Agent commission is clearly what’s of interest to Justice now. The very first item on the list of demands sent to CoreLogic CLGX, +0.95% was “all documents relating to any MLS member’s search of, or ability to search, MLS listings on any of the company’s multiple listing platforms, based on (i) the amount of compensation offered by listing brokers to buyer brokers; or (ii) the type of compensation, such as a flat fee, offered by listing brokers to buyer brokers.”
The information in question is typically available on the MLS but not third-party industry sites like Zillow or Redfin. But even if such information is not displayed on the MLS, it may be searchable or downloadable, which is why Hahn thinks DoJ is focusing on “any MLS member’s search of, or ability to search, MLS listings.”
In U.S. residential real estate transactions, agents representing both the buyer and the seller are paid from the proceeds of the sale.
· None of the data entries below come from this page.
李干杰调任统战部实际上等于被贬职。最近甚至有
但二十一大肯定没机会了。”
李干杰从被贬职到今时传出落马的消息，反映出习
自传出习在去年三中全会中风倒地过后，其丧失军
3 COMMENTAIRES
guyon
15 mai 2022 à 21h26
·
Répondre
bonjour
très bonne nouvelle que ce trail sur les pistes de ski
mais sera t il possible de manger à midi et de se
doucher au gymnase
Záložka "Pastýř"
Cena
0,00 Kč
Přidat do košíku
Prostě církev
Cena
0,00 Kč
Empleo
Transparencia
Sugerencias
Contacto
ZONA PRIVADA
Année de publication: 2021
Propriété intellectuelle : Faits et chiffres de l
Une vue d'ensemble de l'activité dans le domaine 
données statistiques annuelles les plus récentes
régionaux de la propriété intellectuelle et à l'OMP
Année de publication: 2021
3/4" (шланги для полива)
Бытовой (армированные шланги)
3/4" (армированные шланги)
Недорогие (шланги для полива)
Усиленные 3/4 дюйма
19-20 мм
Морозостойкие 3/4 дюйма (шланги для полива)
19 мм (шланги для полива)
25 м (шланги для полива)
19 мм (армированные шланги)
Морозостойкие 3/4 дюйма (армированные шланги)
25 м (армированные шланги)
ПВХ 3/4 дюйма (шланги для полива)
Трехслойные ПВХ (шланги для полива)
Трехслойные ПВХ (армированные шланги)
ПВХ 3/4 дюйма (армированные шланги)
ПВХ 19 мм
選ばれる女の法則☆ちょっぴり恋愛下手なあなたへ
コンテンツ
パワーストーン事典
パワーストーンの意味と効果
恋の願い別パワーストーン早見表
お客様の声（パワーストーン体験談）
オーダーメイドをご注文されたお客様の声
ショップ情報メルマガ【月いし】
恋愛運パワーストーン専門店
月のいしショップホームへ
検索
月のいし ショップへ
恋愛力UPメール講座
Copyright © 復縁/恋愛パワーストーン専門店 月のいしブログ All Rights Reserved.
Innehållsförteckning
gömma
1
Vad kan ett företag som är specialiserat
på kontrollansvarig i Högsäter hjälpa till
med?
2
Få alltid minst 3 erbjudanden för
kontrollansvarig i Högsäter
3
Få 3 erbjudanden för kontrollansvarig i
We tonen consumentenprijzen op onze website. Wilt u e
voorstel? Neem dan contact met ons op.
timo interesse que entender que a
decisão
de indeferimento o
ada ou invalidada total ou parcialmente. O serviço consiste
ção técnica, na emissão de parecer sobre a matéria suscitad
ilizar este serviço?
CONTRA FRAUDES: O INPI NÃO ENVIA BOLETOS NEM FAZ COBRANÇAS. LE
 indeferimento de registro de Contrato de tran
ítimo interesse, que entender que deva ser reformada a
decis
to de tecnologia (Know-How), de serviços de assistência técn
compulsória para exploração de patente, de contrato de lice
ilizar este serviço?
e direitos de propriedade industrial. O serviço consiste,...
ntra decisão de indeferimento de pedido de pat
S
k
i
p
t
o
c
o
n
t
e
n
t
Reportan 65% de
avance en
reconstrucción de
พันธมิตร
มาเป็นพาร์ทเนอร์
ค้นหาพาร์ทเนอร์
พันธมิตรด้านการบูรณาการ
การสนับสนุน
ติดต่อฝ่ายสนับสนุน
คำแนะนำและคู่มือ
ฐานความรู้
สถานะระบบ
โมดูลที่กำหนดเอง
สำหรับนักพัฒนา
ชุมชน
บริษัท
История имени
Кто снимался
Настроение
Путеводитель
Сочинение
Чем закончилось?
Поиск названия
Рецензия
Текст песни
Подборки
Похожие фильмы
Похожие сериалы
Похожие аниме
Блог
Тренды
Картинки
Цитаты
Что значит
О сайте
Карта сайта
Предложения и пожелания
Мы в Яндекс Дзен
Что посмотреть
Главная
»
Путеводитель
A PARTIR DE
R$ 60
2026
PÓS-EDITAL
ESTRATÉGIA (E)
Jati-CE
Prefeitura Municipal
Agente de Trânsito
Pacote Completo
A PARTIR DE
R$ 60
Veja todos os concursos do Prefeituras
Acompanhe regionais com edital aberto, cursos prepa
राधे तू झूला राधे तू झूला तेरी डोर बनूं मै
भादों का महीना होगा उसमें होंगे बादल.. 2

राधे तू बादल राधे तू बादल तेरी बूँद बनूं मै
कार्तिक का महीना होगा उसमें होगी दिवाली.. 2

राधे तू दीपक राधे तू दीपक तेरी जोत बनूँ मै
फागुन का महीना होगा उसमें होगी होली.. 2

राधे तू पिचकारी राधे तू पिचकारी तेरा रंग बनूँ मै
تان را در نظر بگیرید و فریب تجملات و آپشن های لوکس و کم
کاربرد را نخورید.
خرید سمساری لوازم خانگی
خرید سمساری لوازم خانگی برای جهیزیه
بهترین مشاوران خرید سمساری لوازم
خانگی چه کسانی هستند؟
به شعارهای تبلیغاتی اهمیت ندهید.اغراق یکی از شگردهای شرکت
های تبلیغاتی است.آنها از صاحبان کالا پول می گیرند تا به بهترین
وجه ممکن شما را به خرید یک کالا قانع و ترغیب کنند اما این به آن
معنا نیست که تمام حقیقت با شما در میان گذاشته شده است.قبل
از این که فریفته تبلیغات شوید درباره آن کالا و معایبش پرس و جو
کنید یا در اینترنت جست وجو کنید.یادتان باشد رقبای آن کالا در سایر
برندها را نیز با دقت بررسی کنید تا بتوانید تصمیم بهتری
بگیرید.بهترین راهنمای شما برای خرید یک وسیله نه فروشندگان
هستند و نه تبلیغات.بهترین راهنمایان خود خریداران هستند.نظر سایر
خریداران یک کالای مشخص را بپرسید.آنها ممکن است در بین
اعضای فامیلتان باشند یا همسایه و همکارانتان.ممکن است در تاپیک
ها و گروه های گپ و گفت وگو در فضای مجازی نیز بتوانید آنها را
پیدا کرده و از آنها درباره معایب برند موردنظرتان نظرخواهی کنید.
That means that technically the seller pays the commission of both his own agent and the agent representing the buyer. Of course, anyone in the industry, or anyone who’s bought and sold real estate often enough is keenly aware that’s not entirely true.
“Ultimately the buyer is paying for it,” said Daren Blomquist, vice president of market economics at Auction.com. “It’s baked into the price of the property. How the gatekeeper of the transaction is paid is something a lot of folks don’t completely understand and that’s what’s at the heart of some of these legal actions.”
It is important to note that while there is evidence that real-estate agents steer clients away from listings offering lower commissions and for-sale-by-owner transactions, as noted in earlier reporting, the precise impact of such actions haven’t been well-quantified. As Hahn notes, more research could determine whether those properties linger on the market longer, sell for less, some combination of those two, or something else altogether.
Making it easier for consumers to understand transactions may be at the heart of the legal actions, but making it more enjoyable — or at least less painful — to do the deal is core to many of the new ideas and billions of dollars flooding into the housing market recently.
“Consumers are pissed off,” Hahn said. “There’s more and more sentiment from consumers that Realtors don’t earn their pay.”
Entrepreneurs, including from tech clusters like Silicon Valley where the disrupters may have little actual real estate experience, smell opportunity. “There’s money involved, is the bottom line,” Blomquist said. “Housing is really a multi-trillion dollar industry and that translates into tens of billions in commissions to the gatekeepers of those transactions. As we’ve seen some of these start-ups come out of the woodwork over the last few years, trying to disrupt the industry, that’s code for ‘we want to take a piece of the pie.’”
Blomquist has spent several decades working for real estate data providers. MLS data is “a great complement” to public records data like deed transfers, and there may be privacy concerns about how much data should be made widely available, but generally, it was a “protectionist” industry trying to guard its information that makes MLS data off limits to private companies, Blomquist said.
Now, industry participants like Glenn Kelman say the DoJ’s interest is a good thing. “The two sides were dug in a decade ago over who could have access to the listing data,” Kelman told MarketWatch. “In comparison I think this is a much more tractable problem to solve and I’m excited about it.”